CHAPITRE XI.

Que le roi eut de la reine Mathilde un fils nommé Guillaume, et une fille qui dans la suite des temps fut mariée à Henri, empereur des Romains.

OR Henri eut de la seconde Mathilde, reine des Anglais, sa femme, un fils nommé Guillaume, et une fille qui représentait sa mère, par son nom autant que par ses vertus. Henri, cinquième comme roi des Allemands, et quatrième comme empereur des Romains, demanda cette jeune fille en mariage, lorsqu’il avait à peine cinq ans. L’ayant obtenue, il envoya des députés illustres, évêques et comtes, qui la conduisirent dans son royaume, à la très-grande joie de ses père et mère, et l’ayant solennellement reçue, à la Pâque suivante, il se fiança avec elle à Utrecht. Après les fiançailles, et le jour de fête de saint Jacques, l’archevêque de Cologne la sacra comme reine à Mayence, assisté des autres évêques ses collègues, et de l’archevêque de Trèves, qui, durant la cérémonie, la tint respectueusement dans ses bras. Lorsqu’elle fut ainsi sacrée, l’empereur la fit élever avec grand soin jusqu’à l’âge où elle pourrait se marier, afin qu’elle apprît la langue et se format aux usages du pays des Teutons. Dans la suite de [p. 258] cette histoire, nous aurons occasion de parler plus amplement de cette très-noble impératrice.

Or le susdit Guillaume, fils du roi Henri, qui était né après sa sœur l’impératrice Mathilde, mais que nous avons nommé avant elle, par égard pour le sexe masculin, étant parvenu à l’âge de jeune homme, mourut d’une mort prématurée. Comme il passait de Normandie en Angleterre, son vaisseau se brisa sur un rocher, entre Barfleur et Winchester, en un passage dangereux que les habitans appellent Cataras, le ras de Catte [26], et le prince se noya dans la mer, avec beaucoup de grands de son père. Ce fut le seul événement qui obscurcit quelque peu la bonne fortune de cet excellent roi; dans toutes les autres circonstances, il fut toujours infiniment favorisé par elle. Ayant dit ces choses un peu par anticipation, reprenons maintenant la suite de notre récit.


CHAPITRE XII.

Comment le duc Robert, de retour de Jérusalem, passa en Angleterre pour enlever à son frère son royaume; et comment ils se réconcilièrent.

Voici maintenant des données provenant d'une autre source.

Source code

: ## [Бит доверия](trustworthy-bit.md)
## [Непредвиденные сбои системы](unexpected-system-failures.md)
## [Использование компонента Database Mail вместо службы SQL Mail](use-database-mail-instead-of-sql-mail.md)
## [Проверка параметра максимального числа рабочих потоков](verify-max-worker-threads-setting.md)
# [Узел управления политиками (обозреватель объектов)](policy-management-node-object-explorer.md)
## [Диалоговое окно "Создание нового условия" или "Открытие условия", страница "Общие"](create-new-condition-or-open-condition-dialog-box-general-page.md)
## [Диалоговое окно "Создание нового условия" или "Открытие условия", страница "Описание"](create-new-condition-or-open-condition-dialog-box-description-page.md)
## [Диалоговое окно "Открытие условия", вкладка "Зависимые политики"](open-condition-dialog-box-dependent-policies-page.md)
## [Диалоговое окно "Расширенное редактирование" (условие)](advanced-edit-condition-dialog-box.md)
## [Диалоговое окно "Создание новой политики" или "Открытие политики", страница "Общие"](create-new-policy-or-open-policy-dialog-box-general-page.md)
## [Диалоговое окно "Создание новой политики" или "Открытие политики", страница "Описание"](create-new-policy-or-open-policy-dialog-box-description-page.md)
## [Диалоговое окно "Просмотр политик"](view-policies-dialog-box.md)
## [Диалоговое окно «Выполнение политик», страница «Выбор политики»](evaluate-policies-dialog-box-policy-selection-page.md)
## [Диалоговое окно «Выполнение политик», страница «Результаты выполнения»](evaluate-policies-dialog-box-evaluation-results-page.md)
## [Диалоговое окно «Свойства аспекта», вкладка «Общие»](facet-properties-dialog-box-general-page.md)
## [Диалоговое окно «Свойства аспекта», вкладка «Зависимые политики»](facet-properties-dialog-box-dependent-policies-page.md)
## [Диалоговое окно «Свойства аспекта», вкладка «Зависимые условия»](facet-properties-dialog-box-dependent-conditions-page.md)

OR il ne s’était pas écoulé un long temps depuis que Henri avait pris le gouvernement du royaume des Anglais, lorsque son frère Robert revint de Jérusalem, et reprit possession du duché de Normandie qu’il avait engagé à son frère Guillaume sans payer [p. 259] aucune somme d’argent. Et cependant il avait à lui la somme même qu’il avait reçue de son frère, afin de pouvoir la rendre, s’il était nécessaire et si on la lui redemandait. Mais ayant appris que Henri son frère était devenu roi des Anglais, il s’indigna vivement contre lui, et le menaça beaucoup, à raison de l’audace qu’il avait eue de s’emparer de ce royaume. Il fit donc tous les préparatifs nécessaires pour son embarquement, et dès que tout fut prêt, il passa en Angleterre. Or le roi Henri, qui mettait toute sa confiance en Dieu, assembla aussitôt une grande armée d’Anglais, et marcha à la rencontre de Robert, se préparant à l’expulser du royaume d’Angleterre, lui et tous ceux qui étaient venus avec lui. Et, sans aucun doute, il y eût réussi, avec l’aide de Dieu, si son frère n’eût fait la paix avec lui, sous la condition que le roi lui donnerait, tous les ans et à jamais, quatre mille marcs d’argent. Toutefois le comte fit ensuite remise de cette même somme à la reine Mathilde, épouse de son frère. La bonne intelligence étant ainsi rétablie entre eux, le comte Robert demeura quelque temps en Angleterre, et après qu’il y eut séjourné autant que cela lui convint, il retourna en Normandie.